Cette semaine, Objectif Gard vous propose une série d’articles, chaque matin à 7h, sur le thème de la Fraternité. Pour ce premier volet, l’ancien préfet du Gard Hugues Bousiges, initiateur de la « Semaine de la Fraternité » en mars 2013, a aimablement accepté de répondre à nos questions.

Objectif Gard : Quel sens donnez-vous au mot fraternité ?

Hugues Bousiges : « La fraternité commence par le regard que l’on porte sur son voisin, par le respect de l’autre. C’est une valeur universelle. Quand nous avons lancé la Semaine de la Fraternité en mars 2013, nous nous sommes d’abord recueillis en gare de Nîmes devant la plaque des enfants juifs déportés, puis devant celle des résistants morts pour la France.

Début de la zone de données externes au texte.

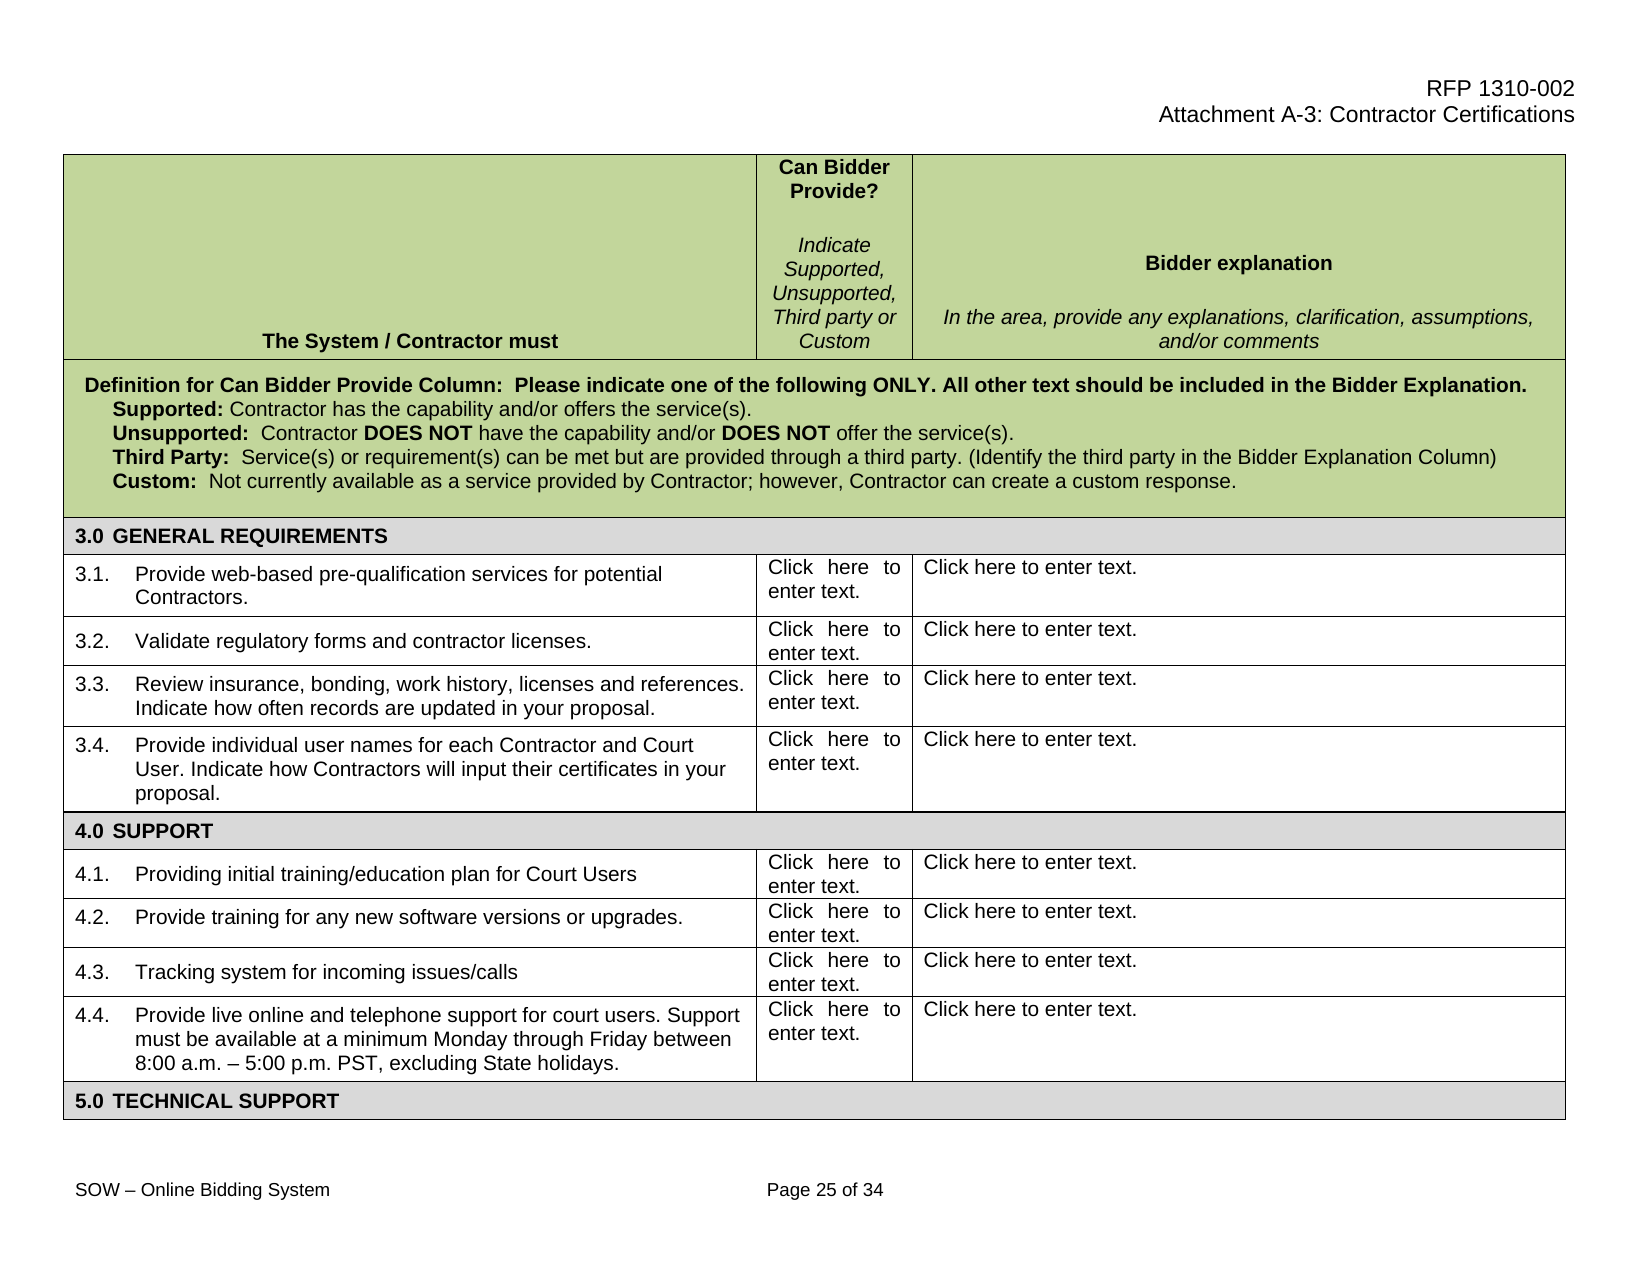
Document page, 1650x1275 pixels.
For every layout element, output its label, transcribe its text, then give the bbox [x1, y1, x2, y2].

table_cell Technical Support [64, 1082, 1565, 1119]
table_cell Provide training for any new software versions or upgrades. [64, 899, 756, 947]
table_cell Definition for Can Bidder Provide Column: Please indicate one of the following ONLY. All other text should be included in the Bidder Explanation. Supported: Contractor has the capability and/or offers the service(s). Unsupported: Contractor DOES NOT have the capability and/or DOES NOT offer the service(s). Third Party: Service(s) or requirement(s) can be met but are provided through a third party. (Identify the third party in the Bidder Explanation Column) Custom: Not currently available as a service provided by Contractor; however, Contractor can create a custom response. [64, 360, 1565, 517]
table_header Bidder explanation In the area, provide any explanations, clarification, assumptions, and/or comments [913, 155, 1565, 359]
table_cell Provide web-based pre-qualification services for potential Contractors. [64, 555, 756, 616]
table_header Can Bidder Provide? Indicate Supported, Unsupported, Third party or Custom [757, 155, 912, 359]
table_cell Validate regulatory forms and contractor licenses. [64, 617, 756, 664]
table_header The System / Contractor must [64, 155, 756, 359]
table_cell Support [64, 813, 1565, 849]
table_cell Tracking system for incoming issues/calls [64, 948, 756, 996]
table_cell Providing initial training/education plan for Court Users [64, 850, 756, 898]
table_cell Provide live online and telephone support for court users. Support must be available at a minimum Monday through Friday between 8:00 a.m. – 5:00 p.m. PST, excluding State holidays. [64, 997, 756, 1081]
table_cell Provide individual user names for each Contractor and Court User. Indicate how Contractors will input their certificates in your proposal. [64, 727, 756, 811]
table_cell Review insurance, bonding, work history, licenses and references. Indicate how often records are updated in your proposal. [64, 666, 756, 726]
table_cell General Requirements [64, 518, 1565, 554]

Les premiers ont été victimes d’atteintes criminelles au principe d’Egalité, les seconds sont morts pour libérer la France, mais aussi pour défendre et promouvoir une certaine idée de l’Homme. Ce sang versé, pour manquements à l’Egalité et la reconquête de la Liberté, nous impose de faire vivre un héritage : la Fraternité".

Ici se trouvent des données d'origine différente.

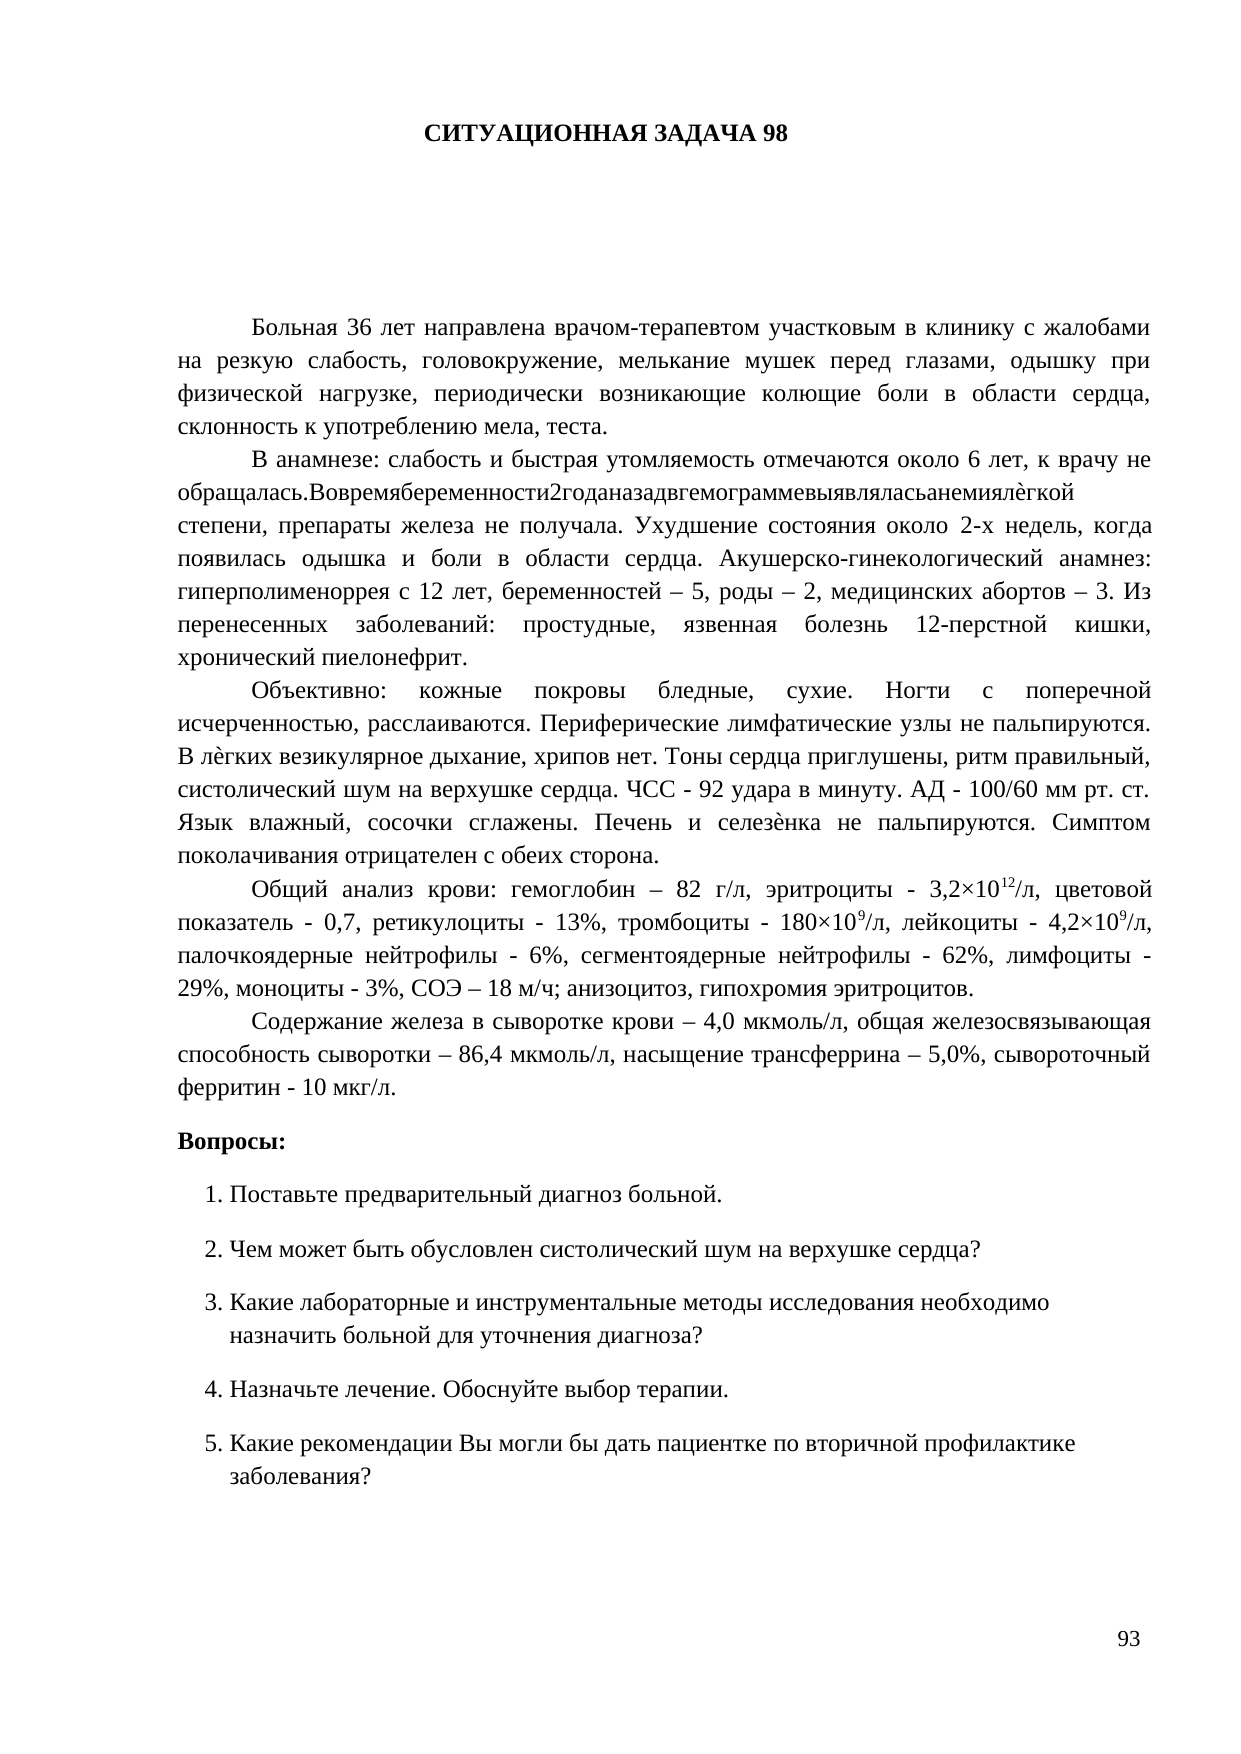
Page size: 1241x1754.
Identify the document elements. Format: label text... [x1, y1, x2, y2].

text Вопросы: [177, 1126, 1240, 1155]
text Больная 36 лет направлена врачом-терапевтом участковым в клинику с жалобами на резкую слабость, головокружение, мелькание мушек перед глазами, одышку при физической нагрузке, периодически возникающие колющие боли в области сердца, склонность к употреблению мела, теста. [177, 312, 1152, 440]
list Какие рекомендации Вы могли бы дать пациентке по вторичной профилактике заболевания? [204, 1428, 1108, 1490]
list Поставьте предварительный диагноз больной. [204, 1179, 1240, 1208]
text Объективно: кожные покровы бледные, сухие. Ногти с поперечной исчерченностью, расслаиваются. Периферические лимфатические узлы не пальпируются. В лѐгких везикулярное дыхание, хрипов нет. Тоны сердца приглушены, ритм правильный, систолический шум на верхушке сердца. ЧСС - 92 удара в минуту. АД - 100/60 мм рт. ст. Язык влажный, сосочки сглажены. Печень и селезѐнка не пальпируются. Симптом поколачивания отрицателен с обеих сторона. [177, 675, 1152, 869]
list Какие лабораторные и инструментальные методы исследования необходимо назначить больной для уточнения диагноза? [204, 1287, 1075, 1349]
text Общий анализ крови: гемоглобин – 82 г/л, эритроциты - 3,2×1012/л, цветовой показатель - 0,7, ретикулоциты - 13%, тромбоциты - 180×109/л, лейкоциты - 4,2×109/л, палочкоядерные нейтрофилы - 6%, сегментоядерные нейтрофилы - 62%, лимфоциты - 29%, моноциты - 3%, СОЭ – 18 м/ч; анизоцитоз, гипохромия эритроцитов. [177, 874, 1152, 1001]
text Содержание железа в сыворотке крови – 4,0 мкмоль/л, общая железосвязывающая способность сыворотки – 86,4 мкмоль/л, насыщение трансферрина – 5,0%, сывороточный ферритин - 10 мкг/л. [177, 1006, 1152, 1101]
list Назначьте лечение. Обоснуйте выбор терапии. [204, 1374, 1240, 1403]
text В анамнезе: слабость и быстрая утомляемость отмечаются около 6 лет, к врачу не обращалась.Вовремябеременности2годаназадвгемограммевыявляласьанемиялѐгкой степени, препараты железа не получала. Ухудшение состояния около 2-х недель, когда появилась одышка и боли в области сердца. Акушерско-гинекологический анамнез: гиперполименоррея с 12 лет, беременностей – 5, роды – 2, медицинских абортов – 3. Из перенесенных заболеваний: простудные, язвенная болезнь 12-перстной кишки, хронический пиелонефрит. [177, 444, 1152, 671]
list Чем может быть обусловлен систолический шум на верхушке сердца? [204, 1234, 1240, 1262]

OG : Pourquoi avez-vous pris la décision, en lien avec la COPEC, d’organiser cette semaine ? Une première en France…

Hugues Bousiges : « Durant l’été 2012, le Gard a connu des agressions racistes, dont l’une avec l’utilisation d’un fusil de chasse et l’intention de tuer. Des propos xénophobes ont été clamés en public. Un comité de soutien s’est même constitué tendant à faire passer l’auteur de l’acte criminel pour une victime. Notre pacte républicain m’a paru menacé par la montée de différents fléaux, dont le racisme est le plus intolérable. Sa banalisation s’installait dans la sphère publique. C’était inacceptable et ne correspondait ni à l’image du Gard, ni à l’histoire d’un département qui a contribué à l’émergence des droits de l’Homme ».

OG : Avec le recul, quelles leçons tirez-vous de cette semaine de mars 2013 ?

Hugues Bousiges : « Cette expérience a montré la capacité de réaction républicaine et de mobilisation des gardois. Mais elle me fait, aussi, me poser une question importante : jusqu’où peuvent aller les commentaires sur les réseaux sociaux ? Peut-on interdire l’anonymat ? Doit-on laisser la haine et la désinformation sans outils juridiques adaptés pour les combattre ? Cette question est d’une brulante actualité. J’ajoute que cette semaine de la fraternité n’a trouvé de contradicteurs que dans les extrêmes ».

OG : Quel est votre meilleur souvenir en tant que Préfet ? Un beau moment de fraternité par exemple ?

Hugues Bousiges : « Il y en a beaucoup. Toutefois je retiendrais le plus émouvant : le jour de ma réception de départ, les enfants d’une école du Mas de Mingue sont venus en Préfecture avec leur enseignante. Ils ont chanté une chanson d’adieu et, à la fin, me tournant le dos comme pour m’accompagner, j’ai pu lire sur le tee-shirt de chacun ces simples mots : « Merci ».